**DESCRIPTION OF THE TASK:** Name every poet that the Caligula excerpt below mentions.

**TEXT EXCERPT:**

::::::

Read Caligula: A Biography Online

Authors: Aloys Winterling

Tags: #Biography & Autobiography, #Historical, #Nonfiction, #Retail

Caligula: A Biography (19 page)

After Caligula released Pomponius, Dio relates, the senators praised him “partly out of fear and partly with sincerity,” some calling him a demigod (Greek
hērōs
) and others a god (Dio 59.26.3–5). They didn’t stop there. In accord with a decree of the Senate a temple was built to the emperor; he was to be worshiped there as divine. A college of priests was founded to take charge of the emperor’s worship. “The richest citizens used all their influence to secure the priesthoods of his cult and bid high for the honor” (Suet.
Cal
. 22.3). Dio writes that “these honors paid to him as a god came not only from the multitude, accustomed at all times to flattering somebody, but from those also who stood in high repute” (Dio 59.27.3). What had happened to the senators of Rome? Had fear driven them insane? Not at all. Their behavior was less surprising than it may appear at first glance.

The heaven of the ancients was not nearly as distant as that of Christianity, the religion beginning to spread from the East at that time. In the myths handed down in the ancient world, the gods were not above appearing on earth from time to time, for instance for the purpose of pursuing attractive mortal women. Similarly, from the fourth century
B.C
. on it was possible to designate persons who possessed power or wealth far in excess of human norms as “heroes” or gods and to venerate them accordingly. In Hellenistic times this led to the founding of cults for
individual kings and their dynasties. Roman senators who had conquered the Greek East in the era of the Republic had direct knowledge of this custom, since they had been objects of the same kind of veneration there themselves. Finally, Roman emperors and members of their families were worshiped as gods in the eastern cities of the Empire and not long afterwards in the western provinces as well. Caligula had experienced this himself as a child when he accompanied his parents to the East.

In Rome itself the situation was somewhat more complicated. Julius Caesar had been offered various divine honors by the Senate before he was assassinated. He was designated “Jupiter Julius,” and plans were made for a temple dedicated to him and his clemency; Marcus Antonius was chosen to serve as his priest. In the time of Augustus poets such as Ovid, Horace, and Propertius often addressed the
princeps
as a god, and in Tiberius’s reign various senators attempted to gain recognition by attributing a divine aura to him. Thus it is reported that the emperor’s activities were called “sacred occupations,” that offerings were made to images of the emperor and Sejanus, or that some senators prostrated themselves before him.

The idea of divinity seems to have been not entirely without appeal for recipients of the honor. Alexander the Great and other Hellenistic kings had sometimes appeared attired as various deities, and Roman senators were not unfamiliar with performances of this kind: In a triumph, the highest honor achievable, a victorious Roman general appeared dressed to resemble Jupiter, the supreme god of the Roman polity. Wearing a tunic embroidered with palm trees and red make-up on his face, he carried a scepter; all three features were typical attributes of the god. It is reported of Octavian, the later Augustus, that during the triumvirate he gave a party that became known as the “banquet of the twelve
gods,” at which he appeared costumed as Apollo and the guests also came dressed as divinities. His rival Antonius did not lag behind. He allowed himself to be honored in the eastern parts of the Empire as the “new Dionysus” and appeared with the corresponding costume and paraphernalia.

::::::

Data entries:
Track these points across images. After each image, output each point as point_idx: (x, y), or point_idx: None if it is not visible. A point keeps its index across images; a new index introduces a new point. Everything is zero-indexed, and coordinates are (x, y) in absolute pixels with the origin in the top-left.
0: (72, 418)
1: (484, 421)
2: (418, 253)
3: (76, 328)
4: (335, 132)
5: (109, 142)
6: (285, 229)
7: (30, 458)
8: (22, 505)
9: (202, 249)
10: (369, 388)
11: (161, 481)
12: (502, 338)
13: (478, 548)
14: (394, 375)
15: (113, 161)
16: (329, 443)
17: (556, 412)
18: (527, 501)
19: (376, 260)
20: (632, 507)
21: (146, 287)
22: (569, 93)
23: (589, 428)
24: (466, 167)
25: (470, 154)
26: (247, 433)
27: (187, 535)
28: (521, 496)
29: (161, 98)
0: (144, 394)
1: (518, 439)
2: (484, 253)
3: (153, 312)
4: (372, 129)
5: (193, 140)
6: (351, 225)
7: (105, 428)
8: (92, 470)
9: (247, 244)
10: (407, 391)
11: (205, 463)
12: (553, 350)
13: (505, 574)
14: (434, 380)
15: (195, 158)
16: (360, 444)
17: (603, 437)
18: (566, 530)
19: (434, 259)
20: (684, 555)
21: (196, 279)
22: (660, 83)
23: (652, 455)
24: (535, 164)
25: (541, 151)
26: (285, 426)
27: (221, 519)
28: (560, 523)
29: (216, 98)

::::::

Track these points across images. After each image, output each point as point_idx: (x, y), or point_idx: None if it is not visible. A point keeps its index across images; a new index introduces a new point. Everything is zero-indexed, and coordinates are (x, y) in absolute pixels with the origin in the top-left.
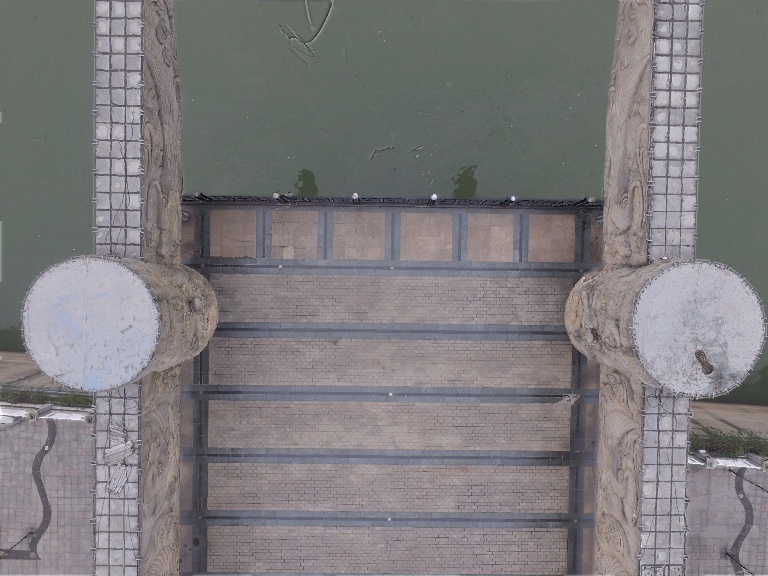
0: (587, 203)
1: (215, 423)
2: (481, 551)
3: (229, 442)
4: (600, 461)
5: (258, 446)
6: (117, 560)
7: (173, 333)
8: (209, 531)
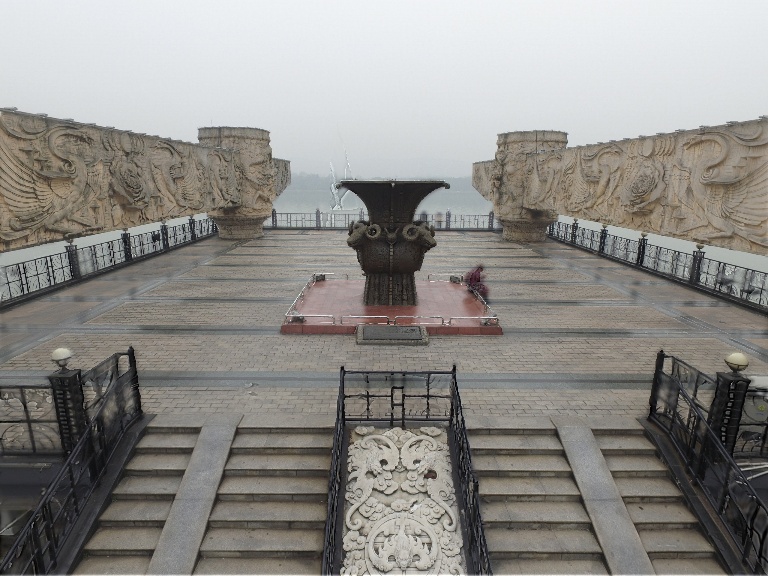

::::::

**EXPECTED ANSWER:** Ovid, Horace, Propertius